Output only the lines below from the one containing "- update function calls for group index" to the one containing "- update effective", exactly as written, both ends kept.

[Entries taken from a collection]
● ● ● ● ●

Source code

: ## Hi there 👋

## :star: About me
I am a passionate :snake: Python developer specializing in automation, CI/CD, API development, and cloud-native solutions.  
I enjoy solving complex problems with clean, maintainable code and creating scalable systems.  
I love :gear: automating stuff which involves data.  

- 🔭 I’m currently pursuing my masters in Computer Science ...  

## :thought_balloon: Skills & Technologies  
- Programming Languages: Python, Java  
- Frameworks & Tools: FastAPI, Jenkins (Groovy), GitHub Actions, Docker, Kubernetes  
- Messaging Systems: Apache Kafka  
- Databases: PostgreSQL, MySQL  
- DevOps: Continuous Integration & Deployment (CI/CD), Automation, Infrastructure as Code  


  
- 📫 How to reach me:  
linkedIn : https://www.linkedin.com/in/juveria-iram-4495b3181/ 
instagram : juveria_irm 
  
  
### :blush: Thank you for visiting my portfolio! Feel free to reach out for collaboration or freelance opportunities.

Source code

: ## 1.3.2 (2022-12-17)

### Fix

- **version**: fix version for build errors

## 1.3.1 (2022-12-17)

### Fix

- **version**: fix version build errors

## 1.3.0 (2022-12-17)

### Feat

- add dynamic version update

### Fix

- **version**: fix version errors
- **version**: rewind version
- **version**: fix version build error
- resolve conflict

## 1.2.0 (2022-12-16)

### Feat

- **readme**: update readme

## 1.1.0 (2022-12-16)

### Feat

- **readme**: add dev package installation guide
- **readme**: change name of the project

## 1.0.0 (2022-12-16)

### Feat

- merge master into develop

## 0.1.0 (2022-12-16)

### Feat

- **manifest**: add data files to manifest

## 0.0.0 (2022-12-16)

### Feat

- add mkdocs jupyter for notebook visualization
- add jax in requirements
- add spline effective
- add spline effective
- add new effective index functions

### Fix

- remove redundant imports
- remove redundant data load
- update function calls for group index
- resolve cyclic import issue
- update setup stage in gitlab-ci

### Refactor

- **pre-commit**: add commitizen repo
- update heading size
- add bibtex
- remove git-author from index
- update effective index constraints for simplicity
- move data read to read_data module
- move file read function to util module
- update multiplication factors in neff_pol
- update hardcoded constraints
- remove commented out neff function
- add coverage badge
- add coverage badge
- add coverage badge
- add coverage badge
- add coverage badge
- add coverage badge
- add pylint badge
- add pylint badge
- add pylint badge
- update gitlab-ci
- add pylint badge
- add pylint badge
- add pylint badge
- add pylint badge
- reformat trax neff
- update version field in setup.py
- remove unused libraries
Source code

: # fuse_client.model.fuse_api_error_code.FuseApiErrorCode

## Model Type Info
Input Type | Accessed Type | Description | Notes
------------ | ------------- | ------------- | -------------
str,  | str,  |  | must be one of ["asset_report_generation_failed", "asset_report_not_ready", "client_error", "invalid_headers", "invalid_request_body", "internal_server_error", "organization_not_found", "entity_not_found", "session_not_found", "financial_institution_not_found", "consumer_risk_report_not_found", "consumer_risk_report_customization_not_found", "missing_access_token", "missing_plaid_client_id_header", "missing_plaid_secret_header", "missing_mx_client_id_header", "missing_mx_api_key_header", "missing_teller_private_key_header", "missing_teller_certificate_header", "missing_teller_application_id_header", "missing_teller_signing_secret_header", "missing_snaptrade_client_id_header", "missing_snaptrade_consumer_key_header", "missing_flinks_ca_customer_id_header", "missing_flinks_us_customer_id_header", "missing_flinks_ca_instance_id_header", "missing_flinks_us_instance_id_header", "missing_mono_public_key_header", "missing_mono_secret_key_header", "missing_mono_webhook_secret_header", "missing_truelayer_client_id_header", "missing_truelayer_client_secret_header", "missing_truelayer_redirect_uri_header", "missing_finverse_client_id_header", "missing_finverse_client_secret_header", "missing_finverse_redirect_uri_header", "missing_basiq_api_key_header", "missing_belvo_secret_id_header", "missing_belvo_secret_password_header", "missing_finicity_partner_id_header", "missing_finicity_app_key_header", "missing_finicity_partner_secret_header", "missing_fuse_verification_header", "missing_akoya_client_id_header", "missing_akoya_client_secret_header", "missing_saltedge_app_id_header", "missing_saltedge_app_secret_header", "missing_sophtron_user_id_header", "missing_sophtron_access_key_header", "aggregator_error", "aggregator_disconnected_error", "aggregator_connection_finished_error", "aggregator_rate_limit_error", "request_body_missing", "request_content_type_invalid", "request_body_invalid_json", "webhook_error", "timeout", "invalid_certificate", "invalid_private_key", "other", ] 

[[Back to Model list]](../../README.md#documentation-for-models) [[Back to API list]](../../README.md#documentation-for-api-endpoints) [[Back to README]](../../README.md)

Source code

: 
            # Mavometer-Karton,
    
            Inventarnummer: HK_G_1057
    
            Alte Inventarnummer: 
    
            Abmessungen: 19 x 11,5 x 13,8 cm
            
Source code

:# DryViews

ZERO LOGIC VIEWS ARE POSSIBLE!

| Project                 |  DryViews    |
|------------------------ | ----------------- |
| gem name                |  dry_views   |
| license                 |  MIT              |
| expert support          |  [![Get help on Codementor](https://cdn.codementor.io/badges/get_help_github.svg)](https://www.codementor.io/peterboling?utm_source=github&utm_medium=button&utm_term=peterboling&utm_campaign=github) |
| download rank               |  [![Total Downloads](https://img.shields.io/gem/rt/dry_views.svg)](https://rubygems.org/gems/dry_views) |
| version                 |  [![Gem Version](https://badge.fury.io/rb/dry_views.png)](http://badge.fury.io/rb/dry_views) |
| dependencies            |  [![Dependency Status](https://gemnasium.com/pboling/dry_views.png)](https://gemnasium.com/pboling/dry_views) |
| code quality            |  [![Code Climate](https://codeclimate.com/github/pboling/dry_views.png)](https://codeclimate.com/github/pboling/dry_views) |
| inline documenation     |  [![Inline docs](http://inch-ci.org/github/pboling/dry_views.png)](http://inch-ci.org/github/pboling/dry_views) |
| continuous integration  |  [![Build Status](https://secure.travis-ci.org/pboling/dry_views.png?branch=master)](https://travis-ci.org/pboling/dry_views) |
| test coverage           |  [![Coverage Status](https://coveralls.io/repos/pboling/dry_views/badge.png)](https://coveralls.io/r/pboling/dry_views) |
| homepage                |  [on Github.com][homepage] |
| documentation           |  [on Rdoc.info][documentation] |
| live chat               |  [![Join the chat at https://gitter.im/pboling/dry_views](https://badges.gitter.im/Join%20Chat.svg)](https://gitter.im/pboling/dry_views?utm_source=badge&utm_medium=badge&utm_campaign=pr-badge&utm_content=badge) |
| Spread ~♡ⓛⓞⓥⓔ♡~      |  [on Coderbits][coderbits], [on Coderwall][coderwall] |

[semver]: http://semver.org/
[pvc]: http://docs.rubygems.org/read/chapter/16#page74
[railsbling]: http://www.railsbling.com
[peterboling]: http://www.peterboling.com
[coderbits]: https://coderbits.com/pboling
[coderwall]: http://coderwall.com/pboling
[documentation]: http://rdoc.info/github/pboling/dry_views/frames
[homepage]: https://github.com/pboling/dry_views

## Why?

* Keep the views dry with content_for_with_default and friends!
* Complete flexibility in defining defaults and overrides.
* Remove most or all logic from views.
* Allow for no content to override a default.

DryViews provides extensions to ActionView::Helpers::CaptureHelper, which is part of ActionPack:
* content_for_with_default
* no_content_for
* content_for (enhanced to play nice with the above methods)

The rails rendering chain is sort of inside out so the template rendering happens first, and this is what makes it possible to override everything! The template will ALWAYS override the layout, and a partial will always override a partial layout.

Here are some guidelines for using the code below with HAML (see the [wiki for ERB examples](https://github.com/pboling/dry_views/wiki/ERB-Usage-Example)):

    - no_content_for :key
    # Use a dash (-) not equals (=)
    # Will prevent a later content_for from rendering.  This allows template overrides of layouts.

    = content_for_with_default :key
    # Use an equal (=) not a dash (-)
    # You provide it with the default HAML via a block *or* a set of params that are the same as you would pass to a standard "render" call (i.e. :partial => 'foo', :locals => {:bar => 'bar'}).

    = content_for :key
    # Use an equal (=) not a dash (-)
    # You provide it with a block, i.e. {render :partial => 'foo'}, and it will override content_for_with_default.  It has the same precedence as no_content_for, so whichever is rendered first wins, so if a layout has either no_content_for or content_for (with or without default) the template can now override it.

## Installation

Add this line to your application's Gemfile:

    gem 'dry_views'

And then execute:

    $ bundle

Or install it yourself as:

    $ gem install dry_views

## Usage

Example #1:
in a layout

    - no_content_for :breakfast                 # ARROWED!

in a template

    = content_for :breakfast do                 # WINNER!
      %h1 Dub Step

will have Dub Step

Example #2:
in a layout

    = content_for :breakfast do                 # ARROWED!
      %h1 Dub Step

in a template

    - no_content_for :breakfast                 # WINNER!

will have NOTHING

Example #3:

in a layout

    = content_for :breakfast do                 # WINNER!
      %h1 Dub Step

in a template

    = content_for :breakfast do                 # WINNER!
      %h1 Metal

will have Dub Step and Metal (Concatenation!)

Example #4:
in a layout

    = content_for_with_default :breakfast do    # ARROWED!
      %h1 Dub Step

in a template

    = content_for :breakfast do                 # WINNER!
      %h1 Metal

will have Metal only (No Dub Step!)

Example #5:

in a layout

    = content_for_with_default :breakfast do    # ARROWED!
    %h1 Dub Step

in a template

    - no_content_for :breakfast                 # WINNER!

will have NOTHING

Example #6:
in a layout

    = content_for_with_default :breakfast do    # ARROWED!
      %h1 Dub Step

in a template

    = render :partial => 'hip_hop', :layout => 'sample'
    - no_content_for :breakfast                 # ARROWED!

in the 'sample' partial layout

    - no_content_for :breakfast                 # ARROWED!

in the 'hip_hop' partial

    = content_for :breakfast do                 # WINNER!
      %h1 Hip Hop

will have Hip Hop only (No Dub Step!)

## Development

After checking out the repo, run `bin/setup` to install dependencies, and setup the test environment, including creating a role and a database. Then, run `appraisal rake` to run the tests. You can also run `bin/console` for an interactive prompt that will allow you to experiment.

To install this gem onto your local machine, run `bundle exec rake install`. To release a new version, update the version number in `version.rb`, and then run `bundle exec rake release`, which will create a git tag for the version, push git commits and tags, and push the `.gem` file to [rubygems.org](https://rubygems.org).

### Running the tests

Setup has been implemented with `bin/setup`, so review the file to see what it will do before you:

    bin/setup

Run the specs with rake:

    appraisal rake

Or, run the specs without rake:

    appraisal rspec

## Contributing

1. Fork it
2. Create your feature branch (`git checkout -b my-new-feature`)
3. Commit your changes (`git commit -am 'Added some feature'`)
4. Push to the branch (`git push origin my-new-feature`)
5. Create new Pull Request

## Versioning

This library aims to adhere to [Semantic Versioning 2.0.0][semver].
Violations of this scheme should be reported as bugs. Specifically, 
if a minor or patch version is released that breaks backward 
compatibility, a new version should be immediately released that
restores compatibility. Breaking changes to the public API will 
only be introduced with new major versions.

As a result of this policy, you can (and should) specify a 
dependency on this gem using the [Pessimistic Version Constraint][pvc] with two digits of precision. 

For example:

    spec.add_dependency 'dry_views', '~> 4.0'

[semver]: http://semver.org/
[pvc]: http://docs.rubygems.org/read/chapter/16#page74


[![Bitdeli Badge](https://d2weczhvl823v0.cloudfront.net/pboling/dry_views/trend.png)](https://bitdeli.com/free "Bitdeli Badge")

● ● ● ● ●

Answer to the problem:
- update function calls for group index
- resolve cyclic import issue
- update setup stage in gitlab-ci

### Refactor

- **pre-commit**: add commitizen repo
- update heading size
- add bibtex
- remove git-author from index
- update effective index constraints for simplicity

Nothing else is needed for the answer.